Elastic rod models are also used to represent DNA. While these models represent DNA as Cosserat curves, they do not perform full dynamical simulations. Manning et al.12 use Cosserat rods to compute the equilibrium configuration for arbitrary DNA sequences – effectively an energy minimisation. Their more recent work has abandoned rods in favour of using interconnected 2D ‘sheets’. Smith et al.11 use a Cosserat model with anisotropic parameters, but focus almost exclusively on analytical self-contact models for supercoiling and plectoneme formation.
Kirchoff rods13 are also used for computational models of slender biological objects. Tobias et al.14 use Kirchoff rods to determine the thermodynamic properties of large ensembles of circular DNA segments. They find exact, analytical equations for the forces and energies in Kirchoff rods, but only for inextensible, uniformly-curved circular rods. Prior et al.15 develop a Kirchoff rod model for finding the bending and torsional response of helical birods from the bending and torsional responses of the constituent rods.
At larger length scales, Cosserat and Kirchoff elastic rod models are commonly used for macroscopic biological objects. An example is the STRANDS package,16 which is designed primarily for surgical simulations.
In the next section we set out a general-purpose Kirchoff rod simulation that can incorporate the properties of thin biological objects.
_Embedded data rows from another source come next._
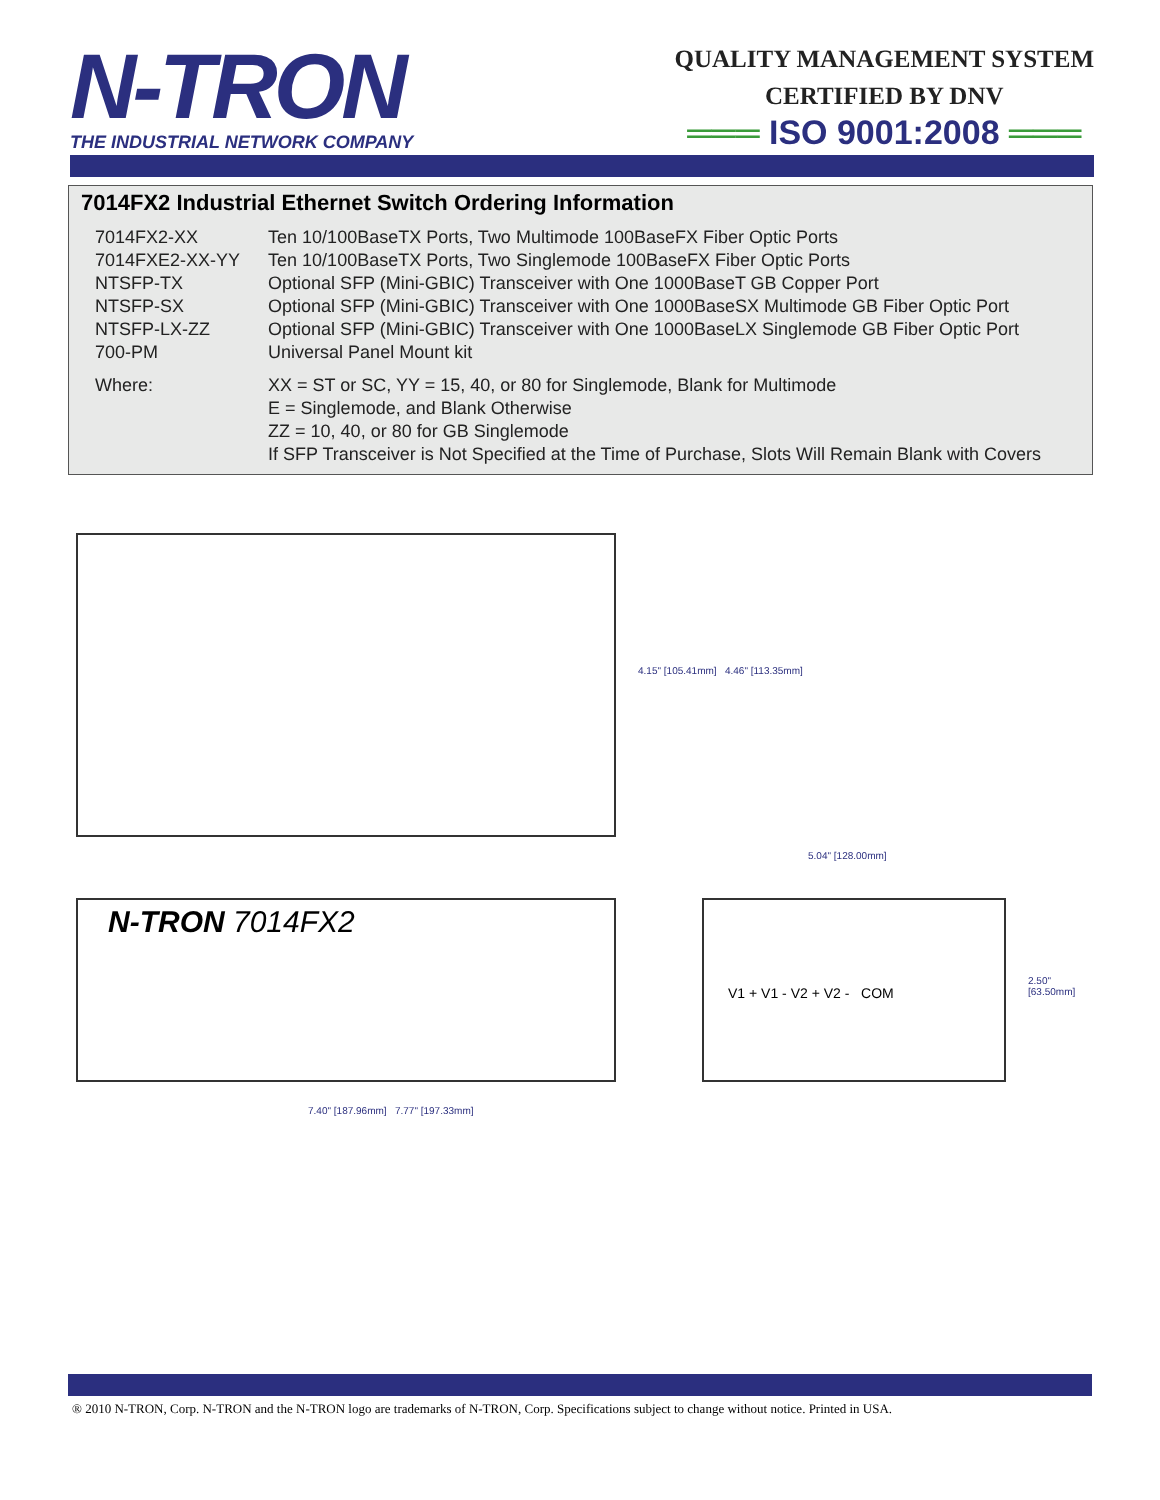N-TRON
THE INDUSTRIAL NETWORK COMPANY
QUALITY MANAGEMENT SYSTEM
CERTIFIED BY DNV
═══ ISO 9001:2008 ═══
7014FX2 Industrial Ethernet Switch Ordering Information
| 7014FX2-XX | Ten 10/100BaseTX Ports, Two Multimode 100BaseFX Fiber Optic Ports |
| 7014FXE2-XX-YY | Ten 10/100BaseTX Ports, Two Singlemode 100BaseFX Fiber Optic Ports |
| NTSFP-TX | Optional SFP (Mini-GBIC) Transceiver with One 1000BaseT GB Copper Port |
| NTSFP-SX | Optional SFP (Mini-GBIC) Transceiver with One 1000BaseSX Multimode GB Fiber Optic Port |
| NTSFP-LX-ZZ | Optional SFP (Mini-GBIC) Transceiver with One 1000BaseLX Singlemode GB Fiber Optic Port |
| 700-PM | Universal Panel Mount kit |
| Where: | XX = ST or SC, YY = 15, 40, or 80 for Singlemode, Blank for Multimode E = Singlemode, and Blank Otherwise ZZ = 10, 40, or 80 for GB Singlemode If SFP Transceiver is Not Specified at the Time of Purchase, Slots Will Remain Blank with Covers |
N-TRON 7014FX2
4.15" [105.41mm] 4.46" [113.35mm]
5.04" [128.00mm]
2.50" [63.50mm]
7.40" [187.96mm] 7.77" [197.33mm]
V1 + V1 - V2 + V2 - COM
® 2010 N-TRON, Corp. N-TRON and the N-TRON logo are trademarks of N-TRON, Corp. Specifications subject to change without notice. Printed in USA.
Section 3 describes a protocol to set the physical parameters of these rods to match the dynamics of atomistic simulations. Finally, we validate these simulations against both idealised rod models and experimental and atomistic simulations for the dynamics of Ndc80C.
Our goal is to produce a model with the following specific features, in order to capture the essential dynamics of rod-like biomolecules:
• It must be able to incorporate thermodynamically-correct thermal fluctuations, which are essential to the dynamics of mesoscale biological systems.
• The rods should also be able to undergo bending, torsion and extension.
• Rods should be able to correctly represent ‘hinge regions’ in biomolecules, and so must also allow for elastic properties that are inhomogeneous and anisotropic.
• The model must allow for a non-straight equilibrium structure. Many biological objects (such as tubulin, which is found in the spindle microtubules) are bent in their equilibrium configuration, and this is integral to their function.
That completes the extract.